Assignment: When you reach the line with "220 306 241" in the data below, begin printing lines exactly, and stop once the line with "535 335 212" has been printed.

Material provided:

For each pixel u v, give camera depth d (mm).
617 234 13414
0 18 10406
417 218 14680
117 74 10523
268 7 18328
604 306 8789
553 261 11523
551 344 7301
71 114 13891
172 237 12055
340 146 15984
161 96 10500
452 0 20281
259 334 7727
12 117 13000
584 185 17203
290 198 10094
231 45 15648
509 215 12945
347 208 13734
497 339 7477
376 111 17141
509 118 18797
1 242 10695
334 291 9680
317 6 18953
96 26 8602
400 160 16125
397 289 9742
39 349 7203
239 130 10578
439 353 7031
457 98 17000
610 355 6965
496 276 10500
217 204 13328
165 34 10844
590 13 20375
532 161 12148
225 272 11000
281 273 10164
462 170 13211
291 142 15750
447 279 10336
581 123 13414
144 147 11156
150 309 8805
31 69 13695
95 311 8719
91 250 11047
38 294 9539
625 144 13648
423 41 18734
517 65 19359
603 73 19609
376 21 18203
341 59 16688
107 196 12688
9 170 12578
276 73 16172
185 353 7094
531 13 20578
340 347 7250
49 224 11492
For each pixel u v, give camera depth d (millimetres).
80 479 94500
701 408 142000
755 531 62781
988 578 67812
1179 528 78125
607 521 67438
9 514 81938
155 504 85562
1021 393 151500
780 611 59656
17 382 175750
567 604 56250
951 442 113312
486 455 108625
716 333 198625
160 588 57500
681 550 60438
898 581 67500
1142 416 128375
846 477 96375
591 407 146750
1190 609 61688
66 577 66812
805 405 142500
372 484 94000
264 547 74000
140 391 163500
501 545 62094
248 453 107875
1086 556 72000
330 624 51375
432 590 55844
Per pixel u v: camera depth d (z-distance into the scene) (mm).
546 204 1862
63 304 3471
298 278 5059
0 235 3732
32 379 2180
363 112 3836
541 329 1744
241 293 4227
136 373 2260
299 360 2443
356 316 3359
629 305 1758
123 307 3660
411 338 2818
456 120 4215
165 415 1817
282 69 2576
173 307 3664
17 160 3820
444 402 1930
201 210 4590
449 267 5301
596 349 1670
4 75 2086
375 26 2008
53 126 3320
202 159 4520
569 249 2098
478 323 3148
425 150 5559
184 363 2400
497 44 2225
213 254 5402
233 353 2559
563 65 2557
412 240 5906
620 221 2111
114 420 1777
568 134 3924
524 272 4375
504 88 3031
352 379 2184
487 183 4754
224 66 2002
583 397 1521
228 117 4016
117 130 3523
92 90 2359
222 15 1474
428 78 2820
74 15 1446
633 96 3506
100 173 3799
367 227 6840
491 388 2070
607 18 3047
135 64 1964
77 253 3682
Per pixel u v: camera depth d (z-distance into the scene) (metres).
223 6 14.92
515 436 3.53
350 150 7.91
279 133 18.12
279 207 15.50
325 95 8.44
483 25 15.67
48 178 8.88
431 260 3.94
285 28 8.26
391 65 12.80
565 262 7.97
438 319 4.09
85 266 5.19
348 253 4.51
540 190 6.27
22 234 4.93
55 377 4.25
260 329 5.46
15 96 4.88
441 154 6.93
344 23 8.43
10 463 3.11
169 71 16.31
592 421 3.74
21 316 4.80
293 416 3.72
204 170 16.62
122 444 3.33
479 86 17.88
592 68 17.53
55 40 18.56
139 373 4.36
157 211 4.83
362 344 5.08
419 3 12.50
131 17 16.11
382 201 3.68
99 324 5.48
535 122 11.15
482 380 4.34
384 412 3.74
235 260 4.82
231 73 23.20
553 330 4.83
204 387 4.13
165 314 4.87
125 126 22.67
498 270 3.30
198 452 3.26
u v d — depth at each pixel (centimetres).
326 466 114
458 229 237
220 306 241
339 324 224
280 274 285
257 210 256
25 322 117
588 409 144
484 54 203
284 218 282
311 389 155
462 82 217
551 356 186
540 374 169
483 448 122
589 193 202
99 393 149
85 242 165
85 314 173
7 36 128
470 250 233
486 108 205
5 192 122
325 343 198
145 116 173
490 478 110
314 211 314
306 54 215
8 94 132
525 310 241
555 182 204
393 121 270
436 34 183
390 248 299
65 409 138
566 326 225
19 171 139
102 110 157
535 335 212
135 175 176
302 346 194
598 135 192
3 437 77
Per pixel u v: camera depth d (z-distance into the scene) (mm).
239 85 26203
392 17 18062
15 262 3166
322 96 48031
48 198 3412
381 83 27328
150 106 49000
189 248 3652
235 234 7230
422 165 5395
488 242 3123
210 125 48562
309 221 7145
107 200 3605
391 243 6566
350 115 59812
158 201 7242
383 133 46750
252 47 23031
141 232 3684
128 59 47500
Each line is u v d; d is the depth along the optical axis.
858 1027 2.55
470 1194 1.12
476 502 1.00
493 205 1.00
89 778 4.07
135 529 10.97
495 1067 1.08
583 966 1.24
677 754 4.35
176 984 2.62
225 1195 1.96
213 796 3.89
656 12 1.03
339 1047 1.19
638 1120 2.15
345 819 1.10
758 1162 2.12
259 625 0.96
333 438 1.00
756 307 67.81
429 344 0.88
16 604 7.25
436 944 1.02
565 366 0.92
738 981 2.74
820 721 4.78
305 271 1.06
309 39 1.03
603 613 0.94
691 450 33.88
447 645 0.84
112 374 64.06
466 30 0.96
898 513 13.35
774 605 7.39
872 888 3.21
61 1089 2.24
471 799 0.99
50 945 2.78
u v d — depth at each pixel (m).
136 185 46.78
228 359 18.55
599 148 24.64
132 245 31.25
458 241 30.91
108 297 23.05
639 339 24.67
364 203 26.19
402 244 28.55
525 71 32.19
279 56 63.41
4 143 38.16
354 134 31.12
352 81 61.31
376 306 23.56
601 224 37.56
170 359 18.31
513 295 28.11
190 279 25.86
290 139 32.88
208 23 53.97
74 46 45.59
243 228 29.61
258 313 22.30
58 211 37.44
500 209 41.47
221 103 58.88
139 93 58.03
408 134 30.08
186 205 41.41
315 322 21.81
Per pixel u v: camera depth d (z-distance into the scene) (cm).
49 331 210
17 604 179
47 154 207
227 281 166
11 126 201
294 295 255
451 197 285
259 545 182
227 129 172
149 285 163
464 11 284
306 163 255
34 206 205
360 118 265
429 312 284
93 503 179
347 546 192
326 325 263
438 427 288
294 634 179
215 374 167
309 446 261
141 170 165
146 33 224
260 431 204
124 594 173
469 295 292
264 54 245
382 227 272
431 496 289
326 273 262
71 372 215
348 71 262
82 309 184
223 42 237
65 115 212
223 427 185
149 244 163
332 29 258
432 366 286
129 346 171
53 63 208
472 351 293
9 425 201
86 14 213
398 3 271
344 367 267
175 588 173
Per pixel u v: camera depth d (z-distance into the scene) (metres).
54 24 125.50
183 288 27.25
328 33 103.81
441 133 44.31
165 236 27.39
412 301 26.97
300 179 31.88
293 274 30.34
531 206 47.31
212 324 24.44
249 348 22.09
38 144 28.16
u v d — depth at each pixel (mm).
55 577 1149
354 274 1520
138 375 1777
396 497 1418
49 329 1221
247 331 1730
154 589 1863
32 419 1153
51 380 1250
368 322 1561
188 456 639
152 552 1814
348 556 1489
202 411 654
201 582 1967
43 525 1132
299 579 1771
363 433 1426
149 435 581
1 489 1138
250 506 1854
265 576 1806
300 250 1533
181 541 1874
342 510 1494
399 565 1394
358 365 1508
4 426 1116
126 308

Reply to the task:
220 306 241
339 324 224
280 274 285
257 210 256
25 322 117
588 409 144
484 54 203
284 218 282
311 389 155
462 82 217
551 356 186
540 374 169
483 448 122
589 193 202
99 393 149
85 242 165
85 314 173
7 36 128
470 250 233
486 108 205
5 192 122
325 343 198
145 116 173
490 478 110
314 211 314
306 54 215
8 94 132
525 310 241
555 182 204
393 121 270
436 34 183
390 248 299
65 409 138
566 326 225
19 171 139
102 110 157
535 335 212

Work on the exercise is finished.